Problem details — The count of lines below that include the string "чего" is the whole answer; write it alone.
=== Section Start ===
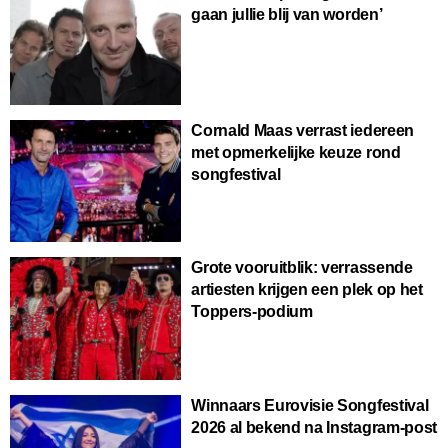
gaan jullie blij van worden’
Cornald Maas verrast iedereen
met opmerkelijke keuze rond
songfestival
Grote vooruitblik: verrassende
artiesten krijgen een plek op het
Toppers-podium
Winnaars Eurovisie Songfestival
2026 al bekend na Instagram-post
=== Section End ===
=== Section Start ===
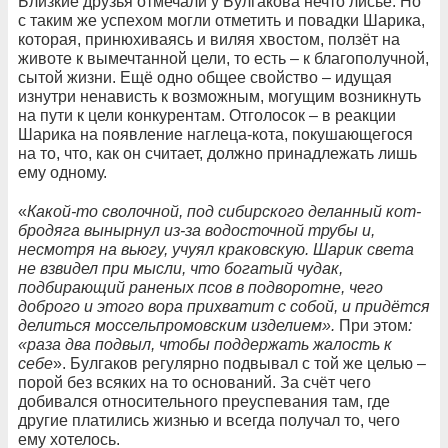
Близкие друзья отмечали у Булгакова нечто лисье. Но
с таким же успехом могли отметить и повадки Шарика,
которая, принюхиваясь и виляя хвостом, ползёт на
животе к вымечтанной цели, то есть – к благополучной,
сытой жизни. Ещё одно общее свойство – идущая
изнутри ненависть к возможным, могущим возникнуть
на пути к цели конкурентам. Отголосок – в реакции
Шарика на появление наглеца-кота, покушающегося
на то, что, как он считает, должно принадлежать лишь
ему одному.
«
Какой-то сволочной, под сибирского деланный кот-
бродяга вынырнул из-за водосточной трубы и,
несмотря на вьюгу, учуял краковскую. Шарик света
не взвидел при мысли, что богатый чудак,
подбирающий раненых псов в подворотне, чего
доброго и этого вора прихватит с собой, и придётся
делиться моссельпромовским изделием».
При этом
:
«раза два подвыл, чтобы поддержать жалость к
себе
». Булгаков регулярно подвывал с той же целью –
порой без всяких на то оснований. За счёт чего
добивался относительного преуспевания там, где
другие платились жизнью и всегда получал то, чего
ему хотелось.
=== Section End ===
The answer — 3